Once considered impervious to a stormy economy, the video game sector is starting to show signs of strain. Electronic Arts, publisher of the Sims and the world's largest video game company, said this afternoon that it would probably miss sales and profit targets for its fiscal year ending March 2009 because of disappointing sales of several key titles.
"While we saw significant improvement in the overall quality of our key products this year, we are disappointed that our holiday slate is not meeting our sales expectations," EA Chief Executive John Riccitiello said in a statement.
As a result, the Redwood City, Calif., company will be cutting an undetermined number of jobs and canceling a number of games in its pipeline. The news follows an announcement EA made Oct. 30 to cut 6% of its workforce, which at the time was about 9,500.
"We are going to make some changes in our publishing strategy to publish fewer games but making bigger bets on them," EA spokesman Jeff Brown said today.
Brown said the company was taking this approach because sales have been concentrated in the top five titles, when in the past consumers have spread their spending more evenly among the top 10 or 20 games. Analysts agree, but they said overall game sales were still poised to grow by double digits this holiday.

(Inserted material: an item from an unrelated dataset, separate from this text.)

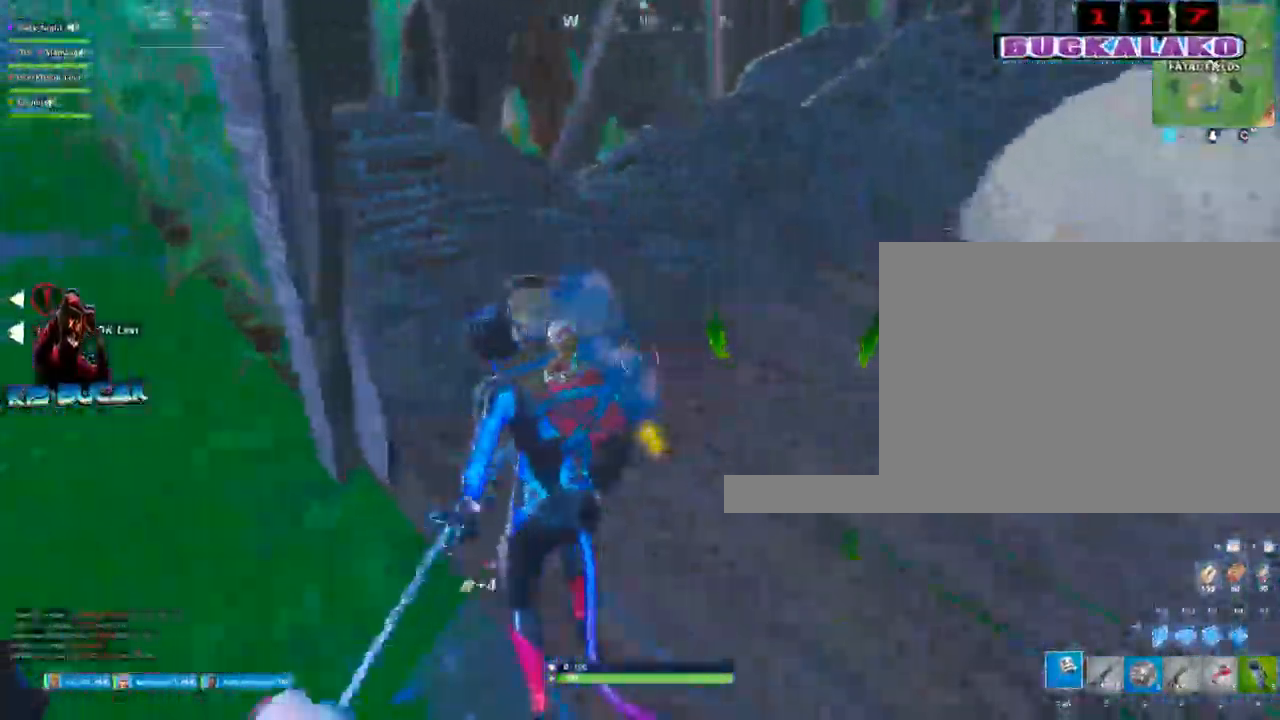
{"keys": ["w"], "mouse": [], "events": [[17, "4", "down"], [117, "tab", "down"], [167, "4", "up"], [250, "tab", "up"]]}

"November software sales are still going to be positive in the 10% to 15% range," said John Taylor, an analyst at Arcadia Investment in Portland, Ore. "Unfortunately, other people have better seats at the table than EA. Activision is doing really well with Call of Duty. Microsoft is doing phenomenally well with Gears of War 2. And Nintendo is doing well with Wii Fit and Mario Kart. EA’s titles, on the other hand, have done somewhere between OK and a little disappointing. None of them have outperformed."
EA's shares fell $2.52, or 11.5%, to $19.35 before the announcement and an additional 9.5% in after-hours trading.